Auto theft has reached unprecedented and epidemic levels in Toronto

A Toronto councillor is calling for action to crack down on the number of auto thefts in the city, including the creation of a dedicated police unit and increased information sharing across the region.

“Auto theft has reached unprecedented and epidemic levels in Toronto and the Greater Toronto Area,” Mike Colle said in a motion set to be considered by city council during its meeting on Wednesday.

Colle went on to cite Insurance Bureau of Canada data, saying in Ontario there were more than 12,000 automobile theft claims worth $250.7 million — a 55-per-cent increase between 2016 and 2020.

If ultimately backed by city council and approved by the Toronto Police Service and the Toronto Police Services Board, the creation of a dedicated unit would be in line with services in York and Peel regions where both communities have been grappling with auto thefts.
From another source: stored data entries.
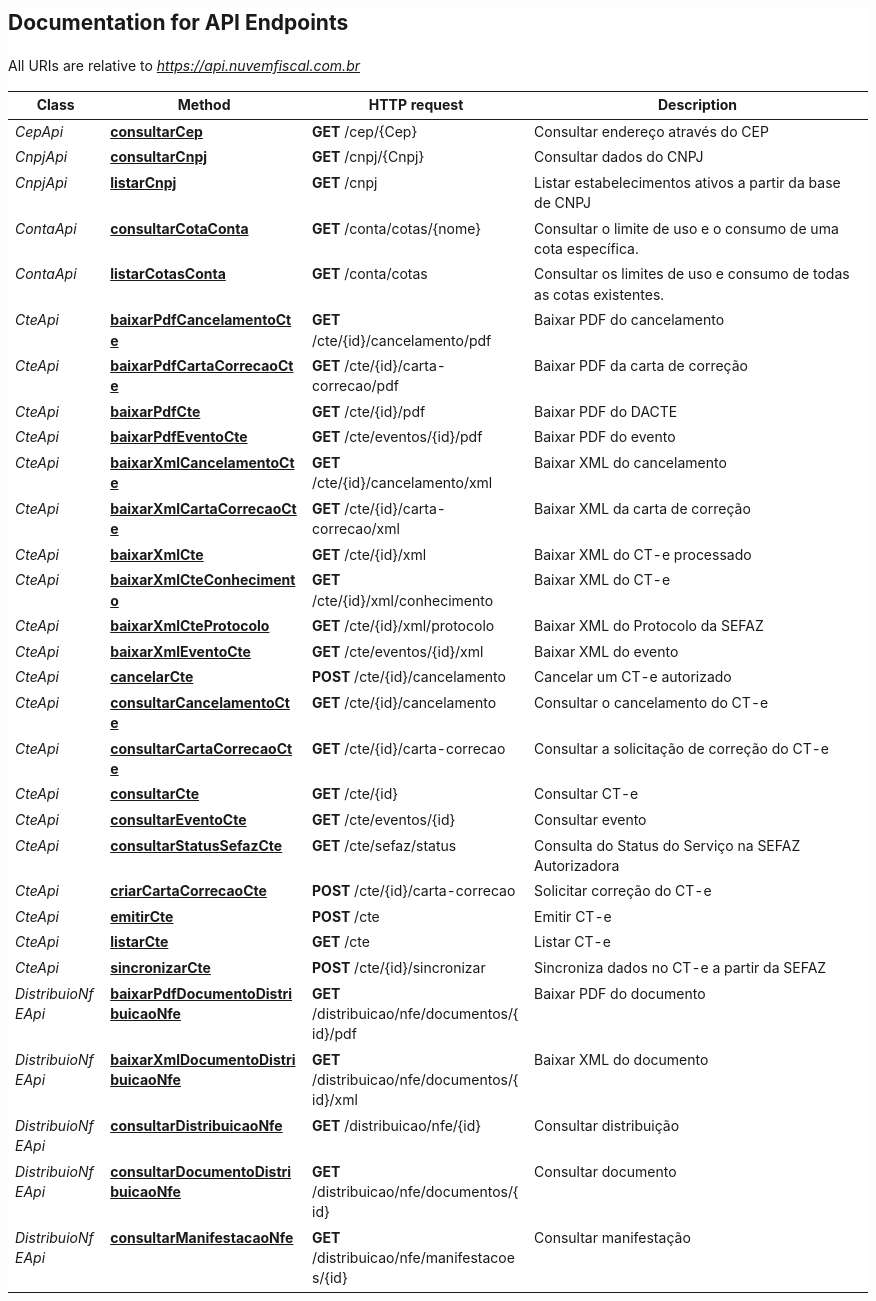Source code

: ## Documentation for API Endpoints

All URIs are relative to *https://api.nuvemfiscal.com.br*

Class | Method | HTTP request | Description
------------ | ------------- | ------------- | -------------
*CepApi* | [**consultarCep**](docs/CepApi.md#consultarCep) | **GET** /cep/{Cep} | Consultar endereço através do CEP
*CnpjApi* | [**consultarCnpj**](docs/CnpjApi.md#consultarCnpj) | **GET** /cnpj/{Cnpj} | Consultar dados do CNPJ
*CnpjApi* | [**listarCnpj**](docs/CnpjApi.md#listarCnpj) | **GET** /cnpj | Listar estabelecimentos ativos a partir da base de CNPJ
*ContaApi* | [**consultarCotaConta**](docs/ContaApi.md#consultarCotaConta) | **GET** /conta/cotas/{nome} | Consultar o limite de uso e o consumo de uma cota específica.
*ContaApi* | [**listarCotasConta**](docs/ContaApi.md#listarCotasConta) | **GET** /conta/cotas | Consultar os limites de uso e consumo de todas as cotas existentes.
*CteApi* | [**baixarPdfCancelamentoCte**](docs/CteApi.md#baixarPdfCancelamentoCte) | **GET** /cte/{id}/cancelamento/pdf | Baixar PDF do cancelamento
*CteApi* | [**baixarPdfCartaCorrecaoCte**](docs/CteApi.md#baixarPdfCartaCorrecaoCte) | **GET** /cte/{id}/carta-correcao/pdf | Baixar PDF da carta de correção
*CteApi* | [**baixarPdfCte**](docs/CteApi.md#baixarPdfCte) | **GET** /cte/{id}/pdf | Baixar PDF do DACTE
*CteApi* | [**baixarPdfEventoCte**](docs/CteApi.md#baixarPdfEventoCte) | **GET** /cte/eventos/{id}/pdf | Baixar PDF do evento
*CteApi* | [**baixarXmlCancelamentoCte**](docs/CteApi.md#baixarXmlCancelamentoCte) | **GET** /cte/{id}/cancelamento/xml | Baixar XML do cancelamento
*CteApi* | [**baixarXmlCartaCorrecaoCte**](docs/CteApi.md#baixarXmlCartaCorrecaoCte) | **GET** /cte/{id}/carta-correcao/xml | Baixar XML da carta de correção
*CteApi* | [**baixarXmlCte**](docs/CteApi.md#baixarXmlCte) | **GET** /cte/{id}/xml | Baixar XML do CT-e processado
*CteApi* | [**baixarXmlCteConhecimento**](docs/CteApi.md#baixarXmlCteConhecimento) | **GET** /cte/{id}/xml/conhecimento | Baixar XML do CT-e
*CteApi* | [**baixarXmlCteProtocolo**](docs/CteApi.md#baixarXmlCteProtocolo) | **GET** /cte/{id}/xml/protocolo | Baixar XML do Protocolo da SEFAZ
*CteApi* | [**baixarXmlEventoCte**](docs/CteApi.md#baixarXmlEventoCte) | **GET** /cte/eventos/{id}/xml | Baixar XML do evento
*CteApi* | [**cancelarCte**](docs/CteApi.md#cancelarCte) | **POST** /cte/{id}/cancelamento | Cancelar um CT-e autorizado
*CteApi* | [**consultarCancelamentoCte**](docs/CteApi.md#consultarCancelamentoCte) | **GET** /cte/{id}/cancelamento | Consultar o cancelamento do CT-e
*CteApi* | [**consultarCartaCorrecaoCte**](docs/CteApi.md#consultarCartaCorrecaoCte) | **GET** /cte/{id}/carta-correcao | Consultar a solicitação de correção do CT-e
*CteApi* | [**consultarCte**](docs/CteApi.md#consultarCte) | **GET** /cte/{id} | Consultar CT-e
*CteApi* | [**consultarEventoCte**](docs/CteApi.md#consultarEventoCte) | **GET** /cte/eventos/{id} | Consultar evento
*CteApi* | [**consultarStatusSefazCte**](docs/CteApi.md#consultarStatusSefazCte) | **GET** /cte/sefaz/status | Consulta do Status do Serviço na SEFAZ Autorizadora
*CteApi* | [**criarCartaCorrecaoCte**](docs/CteApi.md#criarCartaCorrecaoCte) | **POST** /cte/{id}/carta-correcao | Solicitar correção do CT-e
*CteApi* | [**emitirCte**](docs/CteApi.md#emitirCte) | **POST** /cte | Emitir CT-e
*CteApi* | [**listarCte**](docs/CteApi.md#listarCte) | **GET** /cte | Listar CT-e
*CteApi* | [**sincronizarCte**](docs/CteApi.md#sincronizarCte) | **POST** /cte/{id}/sincronizar | Sincroniza dados no CT-e a partir da SEFAZ
*DistribuioNfEApi* | [**baixarPdfDocumentoDistribuicaoNfe**](docs/DistribuioNfEApi.md#baixarPdfDocumentoDistribuicaoNfe) | **GET** /distribuicao/nfe/documentos/{id}/pdf | Baixar PDF do documento
*DistribuioNfEApi* | [**baixarXmlDocumentoDistribuicaoNfe**](docs/DistribuioNfEApi.md#baixarXmlDocumentoDistribuicaoNfe) | **GET** /distribuicao/nfe/documentos/{id}/xml | Baixar XML do documento
*DistribuioNfEApi* | [**consultarDistribuicaoNfe**](docs/DistribuioNfEApi.md#consultarDistribuicaoNfe) | **GET** /distribuicao/nfe/{id} | Consultar distribuição
*DistribuioNfEApi* | [**consultarDocumentoDistribuicaoNfe**](docs/DistribuioNfEApi.md#consultarDocumentoDistribuicaoNfe) | **GET** /distribuicao/nfe/documentos/{id} | Consultar documento
*DistribuioNfEApi* | [**consultarManifestacaoNfe**](docs/DistribuioNfEApi.md#consultarManifestacaoNfe) | **GET** /distribuicao/nfe/manifestacoes/{id} | Consultar manifestação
Peel Regional Police Const. Heather Cannon told CityNews the communities the service patrols, including Brampton and Mississauga, have seen a year-over-year jump in incidents.

Between January and October 2020, she said there were more than 2,800 vehicles reported stolen while during the same period in 2021 there were around 3,200 reports.

“The distress that people have when they come out of their house and they find their vehicle–they had their hard-earned money to pay for these vehicles, and now they’re gone,” Cannon said, calling the number of investigations into thefts and theft rings concurrently on the go at times “overwhelming.”

“A lot of the time these higher-end vehicles either they’re being resold or they’re being shipped to another country.”

She said thieves not only look in neighbourhoods for in-demand vehicles but said they will sometimes pick out an automobile at places like malls, slip a small tracking device near the gas tank or rear bumper and follow it to your home before stealing it later on.

In Peel Region, Cannon said the top five stolen vehicles are the Lexus RX350 (2016 to 2021 models), Honda CR-V (2016 to 2021 models), Range Rover (2016 to 2021 models), Toyota Highlander (2016 to 2021 models) and Ford F-150 (2017 to 2021 models).

Bryan Gast, vice-president of investigative services with the Équité Association — an organization made up of insurers aimed at reducing and preventing crime, said the rising numbers in Ontario are a reason for concern.

“It’s not a victimless crime. There are many aspects to it. Organized crime is behind it,” he said.

“There hasn’t been one year where there hasn’t been a decline, so it continues to evolve and it continues to be a problem.”

Aside from auto theft rings, Gast noted vehicles are stolen for joyriding purposes, for other criminal activity and for resale on the used vehicle market — one that’s fired up right now due to vehicle-related supply chain shortages.